• [Excerpt to read]
============
The breathtaking CGI was one of the many reasons why "Avatar" and its 2022 sequel, "Avatar: The Way of Water," were so successful. Cameron didn't just rely on standard animation techniques while making the films; he used innovative, groundbreaking technology to make the world of Pandora and the Na'vi come to life. This resulted in two immersive movies that practically make viewers feel like Pandora is real. So much CGI was used in the movies that the scenes almost look unrecognizable without it. Keep reading to see various scenes before and after CGI was added, getting a behind-the-scenes look at how the films were made.

Jake fights a thanator

When Jake (Sam Worthington) is exploring the jungles of Pandora, he runs into a creature known as a thanator. The ferocious beast has six legs and a huge mouth filled with razor-sharp teeth. It's carnivorous, strong, and aggressive, yet also quite agile and fast — somewhat similar to a panther in real life.

Jake fights the thanator, but before CGI was added, the crew used a long pole with a red ball on it to stand in for the creature. The crew member holding the pole would lunge at Worthington so he could react on cue. Seeing Worthington look so terrified about a stick with a red ball on it gives us a whole new level of respect for the actors in the "Avatar" movies.

Jake is almost killed by the thanator, but manages to escape by jumping down a big waterfall. Later, Neytiri (Zoe Saldaña) teaches Jake more about Pandora and the creatures that live there, and he realizes that the thanator was just trying to protect its home.

Neytiri drinks water from a leaf

While Neytiri is teaching Jake about the ways of the Na'vi, she takes him deep into the forest to show him how they interact with the environment. She takes a moment to drink water from a big purple leaf, showing him that the Na'vi live in harmony with nature. Drinking water from a leaf might sound like a simple process, but it's much more complicated when it's happening on the fictional world of Pandora.
============
• [Data segment]

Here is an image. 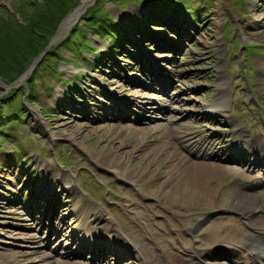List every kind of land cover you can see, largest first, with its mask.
============
• [Stated task] In the excerpt about the "Avatar" films, what did the crew use to stand in for the thanator before CGI was added?

• [Output for this exercise] A long pole with a red ball on it.